Why, is this not Hell? And are we not already in it?

On a recent Friday evening, two Eater editors had a meal at Dans Le Noir, New York’s first (and probably last) dining in the dark restaurant.

This is the single most amusing review of a NYC restaurant I’ve read since Frank Bruni reviewed Ninja for the NYT.

And a side reference on the EaterNY site led me to “Soul Daddy”. Don’t worry if you’re not familiar with “Soul Daddy”: very few people were. The chain (of three restaurants: NY, LA, and the Mall of America) was the “prize” on an NBC reality series called America’s Next Great Restaurant, which nobody watched.

“Nobody” includes me, but I did follow the recaps on the A/V Club website. I hadn’t thought about “Soul Daddy” for the better part of a year, and wasn’t surprised to find out the restaurants were defunct. It did surprise me, though, that they only lasted just about two months. (Apparently, the NY and LA locations closed after six weeks so they could concentrate on the Mall of America location; that closed two weeks later.) LA Weekly has a good summary of why it failed. (Important safety tip: if you’re going to start a restaurant, it helps to have food that doesn’t suck.)

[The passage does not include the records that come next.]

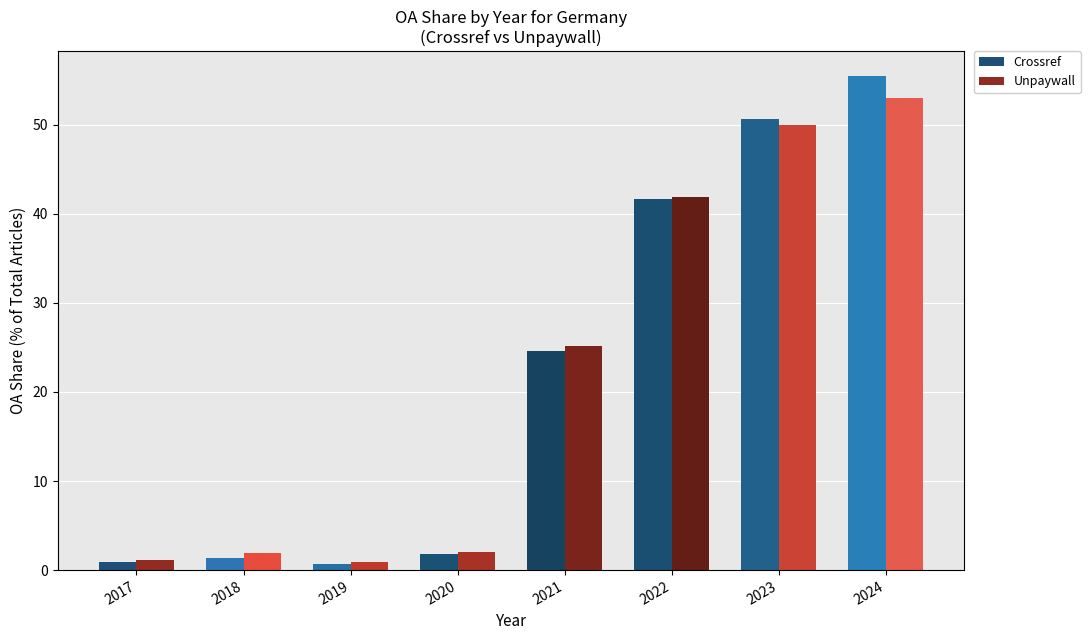

At how many categories does at least one series exceed 4?

4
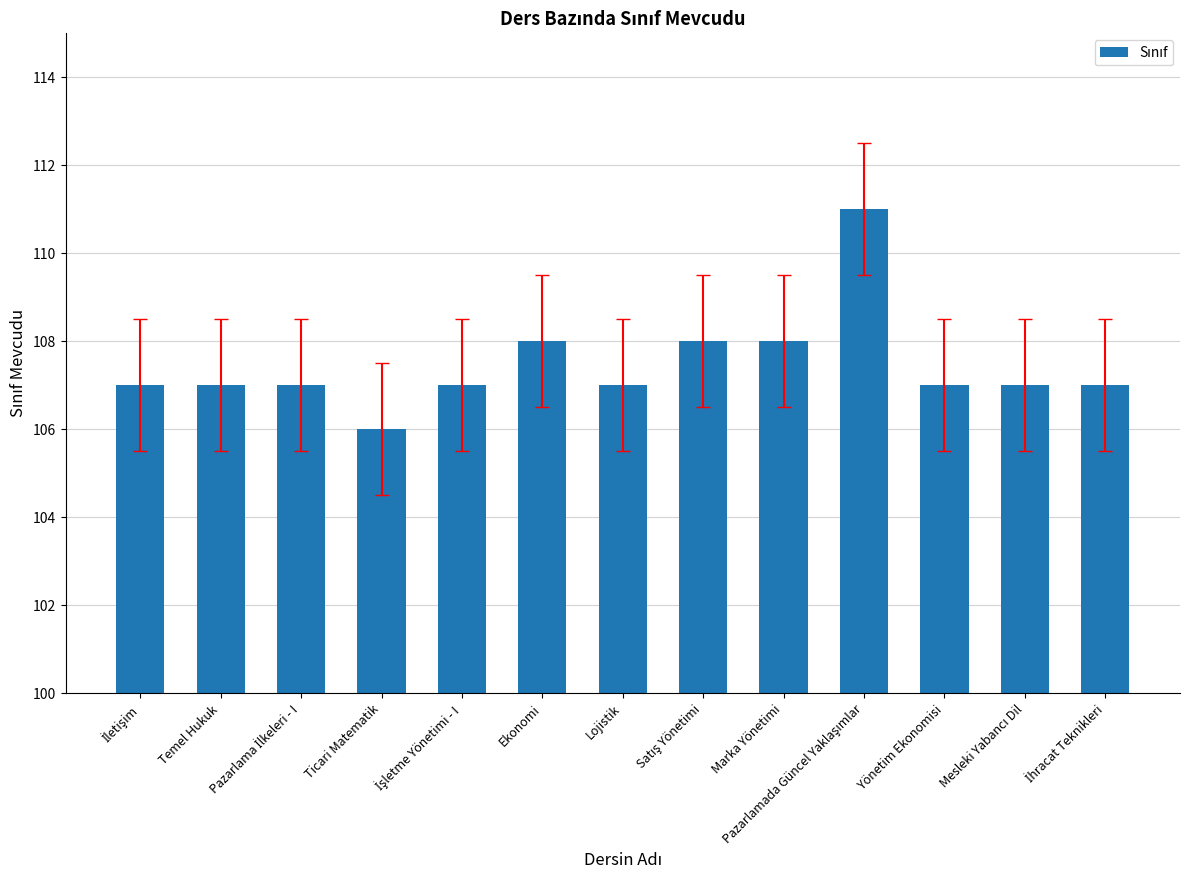

What is the label of the 11th bar from the left?

Yönetim Ekonomisi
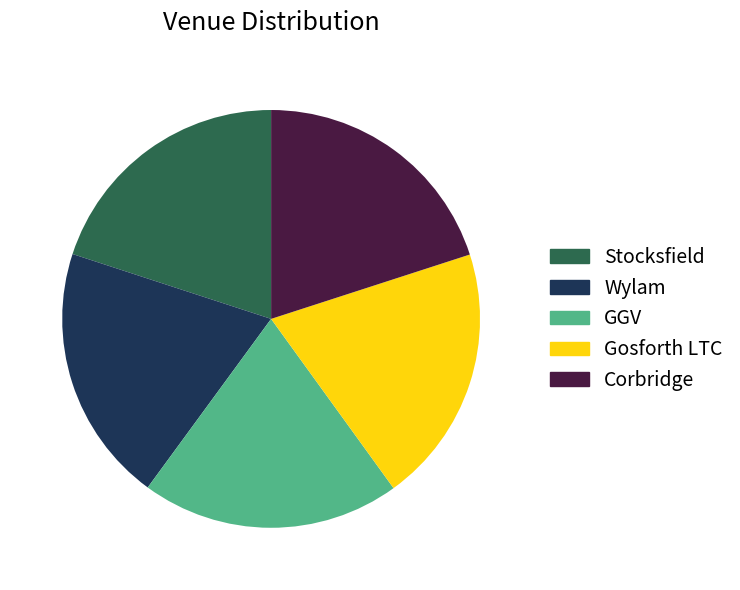

How many slices are in this pie chart?

5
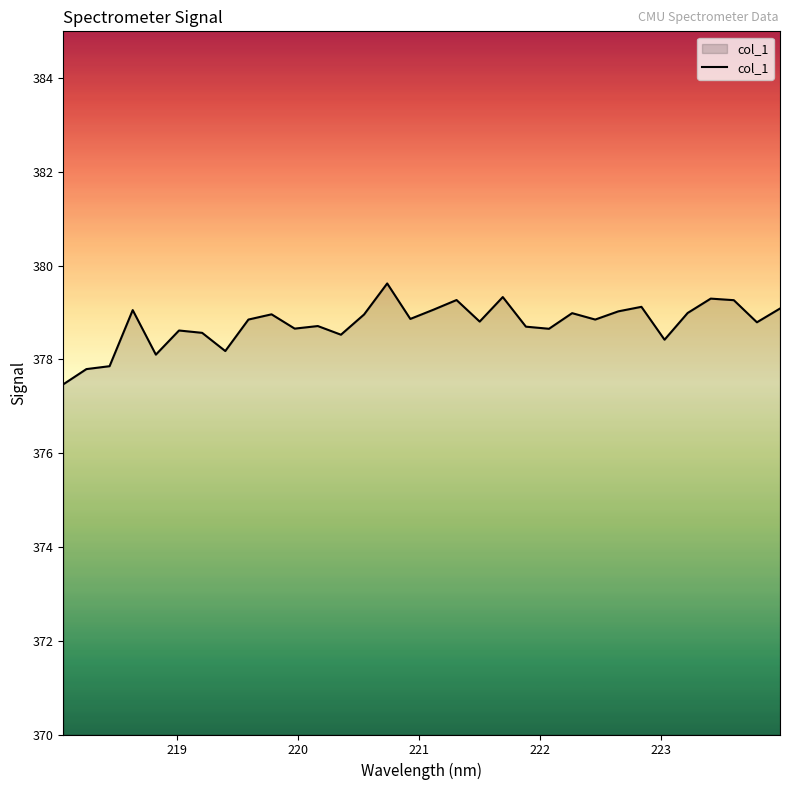

What is the minimum value shown in the chart?

377.5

What I wonder is: how do you throw $3 million down the drain in two months? Were the locations that expensive? (Maybe.) Were the construction costs that high? (I can see that, especially if they were trying to keep the actual concept secret until the day after the last episode: that probably took a lot of bribes payments to the construction crew.) Or did they not actually burn through $3 million, and the investors just said “F— you” and pulled the plug after NBC cancelled the show?